I could never have spoken again [publicly], but that would be unfair to Matt. This message is too important to stay quiet. I am his mom and I need to take care of him. Still.
What We Can Do
You all have to register to vote. You still do. You need to know what your candidates are doing for you or want to do to you. You need to be an educated voter and there are ways to find out and work through the double speak.
This is one of the most important things. Are your officials doing what you thought they would? Or did they move to D.C. and become influenced by the party? I know this is shocking, but it happens. [Audience laughs.] If you don’t like what they’re doing, let them know. I’m on the Hill [and legislators] say, “My constituents don’t contact me and so I don’t think it’s wrong.”
You have a very powerful voice and you need to let them know where you stand. They work for you, you don’t work for them, even if they like to think that. And if you don’t tell them, they’ll do what they want to do. You must talk to them.
Lastly, you have to come out and be out all the time.

# Data

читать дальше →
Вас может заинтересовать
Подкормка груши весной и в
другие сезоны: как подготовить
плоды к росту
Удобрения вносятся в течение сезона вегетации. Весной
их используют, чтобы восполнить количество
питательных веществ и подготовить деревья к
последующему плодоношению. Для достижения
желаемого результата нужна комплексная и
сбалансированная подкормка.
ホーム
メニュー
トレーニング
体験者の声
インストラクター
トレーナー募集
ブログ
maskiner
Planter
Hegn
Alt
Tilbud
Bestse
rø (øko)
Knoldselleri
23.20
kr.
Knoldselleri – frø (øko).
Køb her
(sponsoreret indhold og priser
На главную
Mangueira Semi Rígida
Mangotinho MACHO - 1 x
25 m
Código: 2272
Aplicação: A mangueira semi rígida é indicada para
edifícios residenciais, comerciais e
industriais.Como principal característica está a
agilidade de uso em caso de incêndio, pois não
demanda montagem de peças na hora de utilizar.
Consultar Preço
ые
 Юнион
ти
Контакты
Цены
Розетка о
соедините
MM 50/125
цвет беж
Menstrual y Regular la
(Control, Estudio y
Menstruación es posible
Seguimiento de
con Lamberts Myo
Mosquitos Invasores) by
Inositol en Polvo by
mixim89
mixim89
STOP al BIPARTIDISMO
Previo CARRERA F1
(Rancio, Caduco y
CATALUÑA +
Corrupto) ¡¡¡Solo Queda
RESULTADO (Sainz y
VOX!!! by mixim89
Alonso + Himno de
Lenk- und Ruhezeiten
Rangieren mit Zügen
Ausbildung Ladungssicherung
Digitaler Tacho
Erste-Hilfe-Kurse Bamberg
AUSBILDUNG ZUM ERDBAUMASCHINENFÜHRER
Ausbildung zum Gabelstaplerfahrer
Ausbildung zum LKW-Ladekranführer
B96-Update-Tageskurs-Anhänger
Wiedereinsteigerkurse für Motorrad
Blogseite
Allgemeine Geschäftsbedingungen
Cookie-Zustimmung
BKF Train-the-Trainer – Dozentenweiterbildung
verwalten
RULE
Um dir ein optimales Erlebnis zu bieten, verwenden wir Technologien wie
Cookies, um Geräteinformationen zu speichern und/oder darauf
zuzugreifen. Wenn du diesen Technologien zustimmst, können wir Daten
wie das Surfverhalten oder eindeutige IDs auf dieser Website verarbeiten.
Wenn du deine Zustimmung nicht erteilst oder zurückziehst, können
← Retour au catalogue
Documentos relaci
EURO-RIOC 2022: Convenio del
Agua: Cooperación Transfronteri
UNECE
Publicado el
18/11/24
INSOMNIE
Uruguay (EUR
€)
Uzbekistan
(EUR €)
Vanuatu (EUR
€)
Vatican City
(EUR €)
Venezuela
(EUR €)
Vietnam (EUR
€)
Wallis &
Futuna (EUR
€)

# What the task asks
Revise the stretch of the talk from "I could never" through "of him. Still.", replacing "his mom" with "his mother". The entries come from a source unrelated to the talk.

# Result
I could never have spoken again [publicly], but that would be unfair to Matt. This message is too important to stay quiet. I am his mother and I need to take care of him. Still.